-- Recorded information follows --

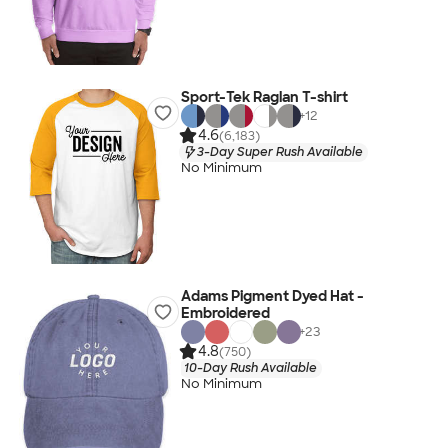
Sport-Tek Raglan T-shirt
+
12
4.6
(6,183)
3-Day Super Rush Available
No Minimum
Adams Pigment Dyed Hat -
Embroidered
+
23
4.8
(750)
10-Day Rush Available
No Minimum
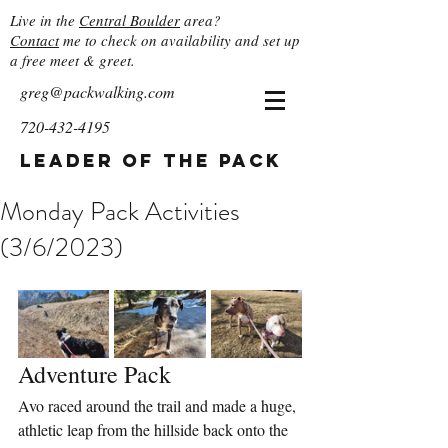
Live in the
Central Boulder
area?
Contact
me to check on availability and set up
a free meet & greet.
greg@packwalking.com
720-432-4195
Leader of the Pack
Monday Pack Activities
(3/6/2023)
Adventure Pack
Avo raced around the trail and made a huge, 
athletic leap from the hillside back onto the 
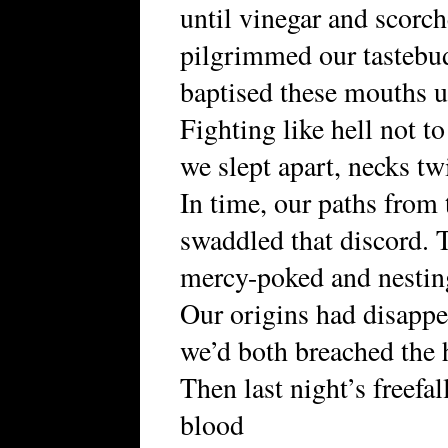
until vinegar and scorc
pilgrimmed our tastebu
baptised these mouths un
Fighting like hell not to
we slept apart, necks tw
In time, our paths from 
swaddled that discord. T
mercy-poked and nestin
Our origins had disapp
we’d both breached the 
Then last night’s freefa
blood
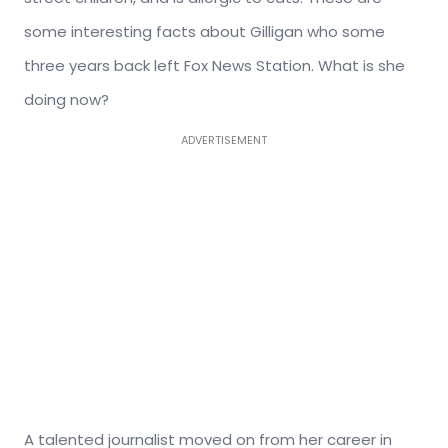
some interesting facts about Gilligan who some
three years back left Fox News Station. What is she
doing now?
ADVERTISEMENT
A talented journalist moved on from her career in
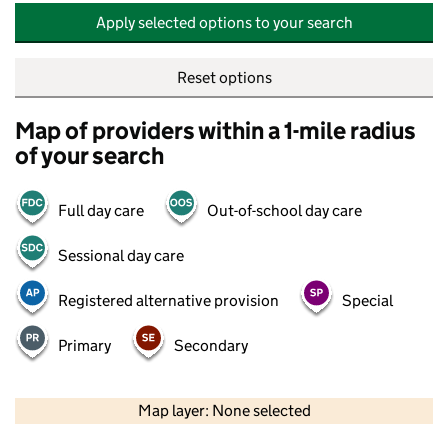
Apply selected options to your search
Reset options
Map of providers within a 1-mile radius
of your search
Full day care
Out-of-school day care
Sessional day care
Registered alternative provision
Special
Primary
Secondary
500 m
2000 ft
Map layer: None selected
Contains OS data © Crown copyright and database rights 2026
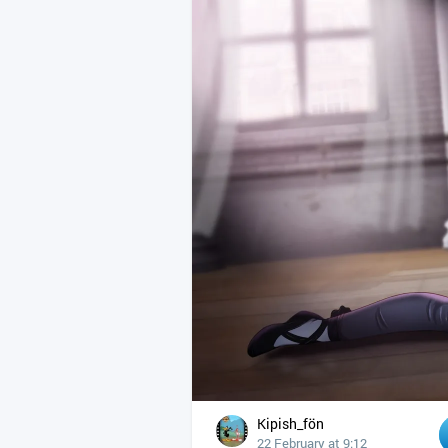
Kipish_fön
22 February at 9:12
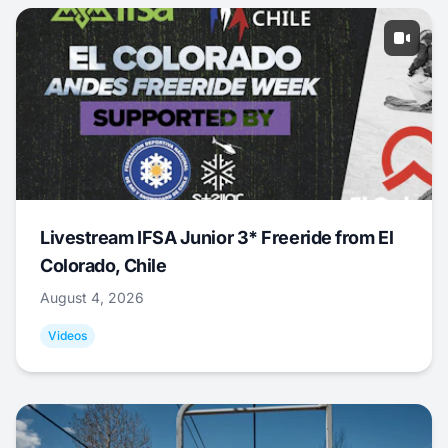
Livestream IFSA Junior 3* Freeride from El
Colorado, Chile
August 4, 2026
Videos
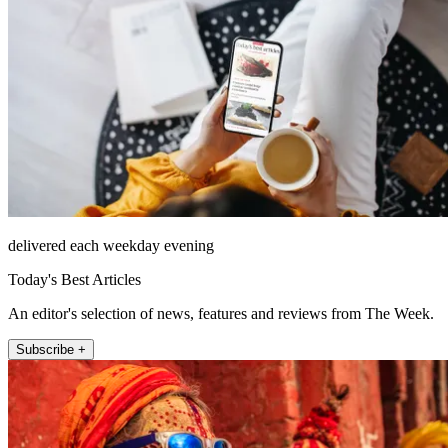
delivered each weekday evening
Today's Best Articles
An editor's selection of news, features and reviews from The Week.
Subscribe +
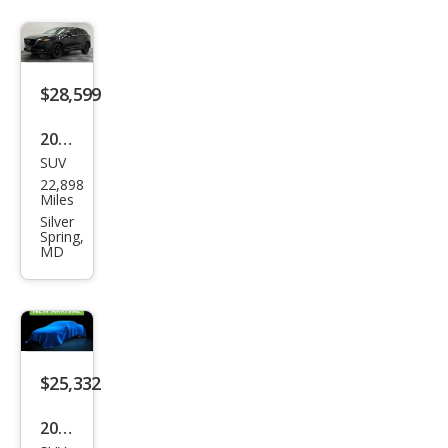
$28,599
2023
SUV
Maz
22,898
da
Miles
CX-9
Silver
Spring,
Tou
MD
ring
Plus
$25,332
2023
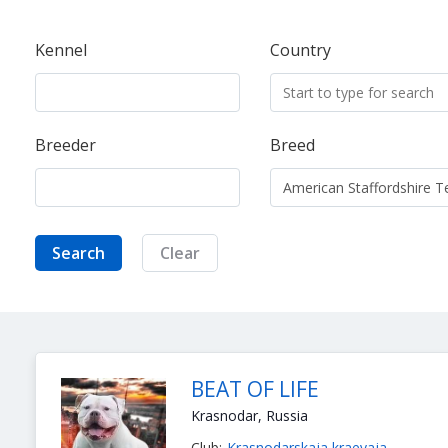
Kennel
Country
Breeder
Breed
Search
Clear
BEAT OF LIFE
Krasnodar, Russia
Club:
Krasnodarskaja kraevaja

-- Recorded information concluded --

◆ **Required action**
The expected output is an exact copy of the lines from the top of the data above through the line containing "me to check on availability and set up", both included, with every picture omitted.

◆ **Exercise output**
Sport-Tek Raglan T-shirt
+
12
4.6
(6,183)
3-Day Super Rush Available
No Minimum
Adams Pigment Dyed Hat -
Embroidered
+
23
4.8
(750)
10-Day Rush Available
No Minimum
Live in the
Central Boulder
area?
Contact
me to check on availability and set up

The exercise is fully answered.